▶ [Exercise details]
Report how many lines in the records below include the string "Fragen", giving only the number.

= = =

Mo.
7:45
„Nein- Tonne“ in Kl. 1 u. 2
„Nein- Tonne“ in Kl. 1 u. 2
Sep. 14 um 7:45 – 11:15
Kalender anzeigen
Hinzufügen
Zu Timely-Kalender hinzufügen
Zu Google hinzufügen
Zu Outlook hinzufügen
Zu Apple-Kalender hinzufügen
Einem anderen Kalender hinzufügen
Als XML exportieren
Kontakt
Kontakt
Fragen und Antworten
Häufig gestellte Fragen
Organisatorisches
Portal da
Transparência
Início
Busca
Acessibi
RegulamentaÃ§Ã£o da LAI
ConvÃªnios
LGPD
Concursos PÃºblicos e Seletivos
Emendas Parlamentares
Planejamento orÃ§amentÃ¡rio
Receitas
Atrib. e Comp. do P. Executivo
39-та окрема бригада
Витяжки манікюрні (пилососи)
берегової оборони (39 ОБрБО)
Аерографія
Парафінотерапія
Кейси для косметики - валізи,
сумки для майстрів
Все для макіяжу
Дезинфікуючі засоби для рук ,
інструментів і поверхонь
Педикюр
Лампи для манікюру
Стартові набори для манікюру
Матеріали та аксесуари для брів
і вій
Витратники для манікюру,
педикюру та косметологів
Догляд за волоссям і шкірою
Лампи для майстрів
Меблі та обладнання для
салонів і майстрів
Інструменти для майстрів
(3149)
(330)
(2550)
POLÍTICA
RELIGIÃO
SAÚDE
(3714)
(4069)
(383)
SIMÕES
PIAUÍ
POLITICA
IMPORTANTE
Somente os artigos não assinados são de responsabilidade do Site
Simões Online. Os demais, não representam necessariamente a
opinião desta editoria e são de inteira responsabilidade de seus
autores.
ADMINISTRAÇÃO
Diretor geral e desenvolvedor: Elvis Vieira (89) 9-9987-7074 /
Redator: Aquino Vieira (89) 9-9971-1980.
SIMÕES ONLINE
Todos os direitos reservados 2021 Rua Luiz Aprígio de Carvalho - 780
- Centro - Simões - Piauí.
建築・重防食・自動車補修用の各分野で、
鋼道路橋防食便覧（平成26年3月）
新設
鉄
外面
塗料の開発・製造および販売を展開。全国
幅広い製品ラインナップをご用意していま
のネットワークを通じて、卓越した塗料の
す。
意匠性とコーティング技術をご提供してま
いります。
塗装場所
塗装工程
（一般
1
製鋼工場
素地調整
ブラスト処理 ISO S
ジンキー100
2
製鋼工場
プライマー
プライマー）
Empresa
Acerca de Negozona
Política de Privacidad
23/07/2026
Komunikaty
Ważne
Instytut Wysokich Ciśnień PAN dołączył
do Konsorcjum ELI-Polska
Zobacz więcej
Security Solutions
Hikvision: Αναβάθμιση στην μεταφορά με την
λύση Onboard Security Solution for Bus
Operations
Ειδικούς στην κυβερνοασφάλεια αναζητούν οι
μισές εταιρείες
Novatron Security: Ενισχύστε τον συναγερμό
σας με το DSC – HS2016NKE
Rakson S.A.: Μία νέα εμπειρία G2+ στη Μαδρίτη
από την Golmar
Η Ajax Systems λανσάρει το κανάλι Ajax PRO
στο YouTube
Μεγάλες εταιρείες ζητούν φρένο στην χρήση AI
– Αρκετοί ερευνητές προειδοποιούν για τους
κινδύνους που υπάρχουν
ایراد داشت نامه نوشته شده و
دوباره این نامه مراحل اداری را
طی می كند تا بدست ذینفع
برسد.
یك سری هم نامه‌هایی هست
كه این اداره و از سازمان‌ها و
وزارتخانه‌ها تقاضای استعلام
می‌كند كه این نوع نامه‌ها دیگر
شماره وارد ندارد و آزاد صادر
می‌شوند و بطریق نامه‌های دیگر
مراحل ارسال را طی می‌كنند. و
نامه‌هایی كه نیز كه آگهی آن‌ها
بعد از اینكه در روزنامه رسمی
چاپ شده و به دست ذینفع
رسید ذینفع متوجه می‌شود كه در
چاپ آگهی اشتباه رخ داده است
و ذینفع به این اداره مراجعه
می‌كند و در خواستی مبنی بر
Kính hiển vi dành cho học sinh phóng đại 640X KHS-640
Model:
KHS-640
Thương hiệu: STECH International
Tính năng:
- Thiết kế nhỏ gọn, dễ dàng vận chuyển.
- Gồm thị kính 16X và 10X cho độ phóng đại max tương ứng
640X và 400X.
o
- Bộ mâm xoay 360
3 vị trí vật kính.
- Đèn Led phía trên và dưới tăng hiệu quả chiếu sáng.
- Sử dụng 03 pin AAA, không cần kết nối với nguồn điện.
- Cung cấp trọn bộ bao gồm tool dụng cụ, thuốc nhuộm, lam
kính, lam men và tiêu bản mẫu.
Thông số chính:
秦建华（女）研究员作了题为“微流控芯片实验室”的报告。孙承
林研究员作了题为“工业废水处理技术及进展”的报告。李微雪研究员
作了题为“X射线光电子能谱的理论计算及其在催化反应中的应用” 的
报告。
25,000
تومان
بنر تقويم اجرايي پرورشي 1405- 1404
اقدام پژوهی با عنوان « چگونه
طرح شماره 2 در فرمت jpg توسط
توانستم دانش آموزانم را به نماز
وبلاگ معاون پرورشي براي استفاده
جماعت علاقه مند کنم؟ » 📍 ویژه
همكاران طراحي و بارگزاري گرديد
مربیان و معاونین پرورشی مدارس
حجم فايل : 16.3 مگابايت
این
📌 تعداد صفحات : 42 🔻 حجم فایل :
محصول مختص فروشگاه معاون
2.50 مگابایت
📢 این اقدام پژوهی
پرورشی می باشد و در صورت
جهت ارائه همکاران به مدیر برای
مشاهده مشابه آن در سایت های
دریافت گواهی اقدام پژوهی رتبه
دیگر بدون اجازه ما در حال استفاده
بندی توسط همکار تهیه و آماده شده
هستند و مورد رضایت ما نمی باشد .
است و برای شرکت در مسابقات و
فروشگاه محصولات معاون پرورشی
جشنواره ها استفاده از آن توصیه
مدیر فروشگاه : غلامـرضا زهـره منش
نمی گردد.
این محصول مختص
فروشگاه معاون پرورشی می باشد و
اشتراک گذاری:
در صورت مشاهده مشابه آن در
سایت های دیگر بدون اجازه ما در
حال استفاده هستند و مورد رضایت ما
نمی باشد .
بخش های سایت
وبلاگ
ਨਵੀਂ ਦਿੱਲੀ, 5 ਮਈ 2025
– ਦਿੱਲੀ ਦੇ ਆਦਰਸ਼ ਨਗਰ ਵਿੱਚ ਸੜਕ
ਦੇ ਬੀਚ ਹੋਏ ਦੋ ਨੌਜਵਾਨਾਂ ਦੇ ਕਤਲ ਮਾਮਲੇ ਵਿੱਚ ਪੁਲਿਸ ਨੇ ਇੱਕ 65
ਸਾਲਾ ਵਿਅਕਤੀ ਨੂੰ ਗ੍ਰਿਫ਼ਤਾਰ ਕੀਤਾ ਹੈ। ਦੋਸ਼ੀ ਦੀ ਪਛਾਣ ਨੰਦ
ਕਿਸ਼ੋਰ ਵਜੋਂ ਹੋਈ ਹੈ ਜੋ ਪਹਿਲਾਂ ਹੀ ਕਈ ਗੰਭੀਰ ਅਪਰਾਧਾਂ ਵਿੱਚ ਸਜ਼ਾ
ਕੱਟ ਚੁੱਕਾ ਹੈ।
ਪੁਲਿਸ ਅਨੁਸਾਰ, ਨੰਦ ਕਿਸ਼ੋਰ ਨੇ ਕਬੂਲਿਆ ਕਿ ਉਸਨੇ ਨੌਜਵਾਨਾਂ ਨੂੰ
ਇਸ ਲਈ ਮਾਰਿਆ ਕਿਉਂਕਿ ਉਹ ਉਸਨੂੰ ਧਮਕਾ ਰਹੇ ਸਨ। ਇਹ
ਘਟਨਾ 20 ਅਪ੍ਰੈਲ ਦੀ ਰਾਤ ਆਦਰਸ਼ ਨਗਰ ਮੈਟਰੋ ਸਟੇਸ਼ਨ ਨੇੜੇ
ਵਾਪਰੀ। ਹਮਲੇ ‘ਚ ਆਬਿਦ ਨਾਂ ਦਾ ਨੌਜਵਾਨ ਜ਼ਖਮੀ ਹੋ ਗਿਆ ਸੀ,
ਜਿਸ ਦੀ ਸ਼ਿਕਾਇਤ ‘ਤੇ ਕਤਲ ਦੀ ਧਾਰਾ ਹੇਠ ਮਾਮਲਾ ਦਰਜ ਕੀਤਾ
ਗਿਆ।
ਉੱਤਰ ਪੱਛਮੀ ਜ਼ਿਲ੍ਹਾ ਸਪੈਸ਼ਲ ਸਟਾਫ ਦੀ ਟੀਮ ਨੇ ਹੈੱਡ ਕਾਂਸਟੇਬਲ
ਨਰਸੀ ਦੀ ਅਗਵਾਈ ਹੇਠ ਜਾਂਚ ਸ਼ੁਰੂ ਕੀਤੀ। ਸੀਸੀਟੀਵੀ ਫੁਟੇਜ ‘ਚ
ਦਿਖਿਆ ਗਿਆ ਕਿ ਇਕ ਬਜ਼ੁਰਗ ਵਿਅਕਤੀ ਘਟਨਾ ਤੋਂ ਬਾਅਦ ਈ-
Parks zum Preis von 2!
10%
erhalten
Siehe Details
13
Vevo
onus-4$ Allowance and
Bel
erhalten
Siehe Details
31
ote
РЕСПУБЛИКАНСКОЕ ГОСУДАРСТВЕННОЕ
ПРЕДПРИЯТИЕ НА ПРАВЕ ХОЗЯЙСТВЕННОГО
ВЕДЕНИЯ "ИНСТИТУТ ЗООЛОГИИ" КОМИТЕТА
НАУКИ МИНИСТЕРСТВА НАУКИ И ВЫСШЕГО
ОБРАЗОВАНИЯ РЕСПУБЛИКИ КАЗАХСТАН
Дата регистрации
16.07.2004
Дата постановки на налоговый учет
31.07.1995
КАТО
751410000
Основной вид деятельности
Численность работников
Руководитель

= = =

▶ [Exercise output]
2